Exercise brief:
From the data below, set down exactly the lines between the one holding "index dip: (223, 348)" and the one holding "thumb cmc: (425, 284)", inclusive, and no others.

Dataset:
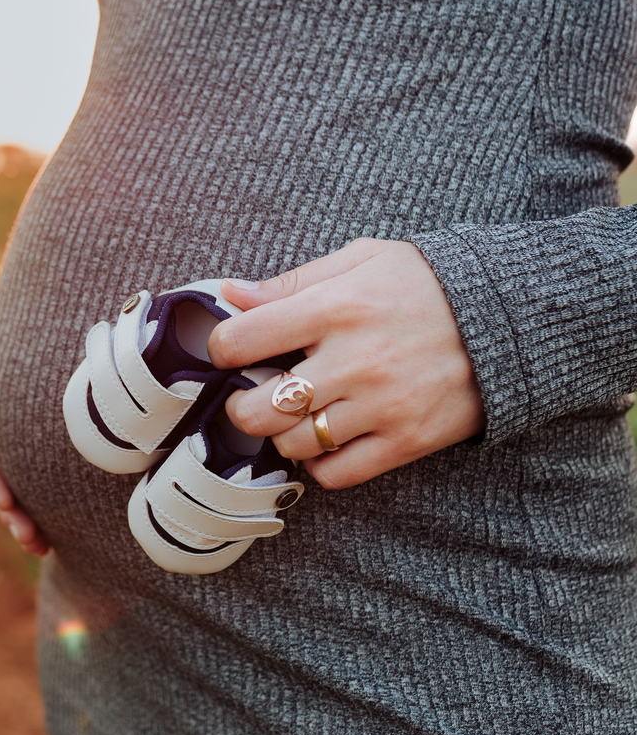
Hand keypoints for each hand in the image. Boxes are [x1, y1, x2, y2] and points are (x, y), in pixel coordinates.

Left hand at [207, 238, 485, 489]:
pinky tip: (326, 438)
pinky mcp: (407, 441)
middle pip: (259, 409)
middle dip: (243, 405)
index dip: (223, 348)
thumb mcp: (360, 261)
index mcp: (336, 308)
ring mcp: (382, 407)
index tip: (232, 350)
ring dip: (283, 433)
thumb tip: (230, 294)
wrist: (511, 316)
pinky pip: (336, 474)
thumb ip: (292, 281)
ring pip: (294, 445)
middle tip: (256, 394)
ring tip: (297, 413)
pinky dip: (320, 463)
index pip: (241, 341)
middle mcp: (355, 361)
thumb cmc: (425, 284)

* * *

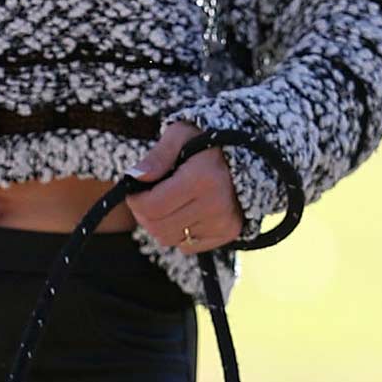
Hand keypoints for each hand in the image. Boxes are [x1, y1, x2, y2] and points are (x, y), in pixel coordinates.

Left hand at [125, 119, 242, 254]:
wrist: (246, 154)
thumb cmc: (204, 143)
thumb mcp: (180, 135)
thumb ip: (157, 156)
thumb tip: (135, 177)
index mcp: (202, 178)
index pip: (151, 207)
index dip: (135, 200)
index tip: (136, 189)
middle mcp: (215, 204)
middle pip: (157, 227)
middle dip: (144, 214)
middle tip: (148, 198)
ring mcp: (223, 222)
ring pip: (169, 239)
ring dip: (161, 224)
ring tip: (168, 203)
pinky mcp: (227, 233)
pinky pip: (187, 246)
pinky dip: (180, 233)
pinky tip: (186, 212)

Problem solution:
index dip: (223, 348)
thumb mcp: (360, 261)
index mcp: (336, 308)
ring mcp: (382, 407)
index tip: (232, 350)
ring dip: (283, 433)
thumb tip: (230, 294)
wrist: (511, 316)
pinky pip: (336, 474)
thumb ip: (292, 281)
ring pip: (294, 445)
middle tip: (256, 394)
ring tip: (297, 413)
pinky dip: (320, 463)
index pip: (241, 341)
middle mcp: (355, 361)
thumb cmc: (425, 284)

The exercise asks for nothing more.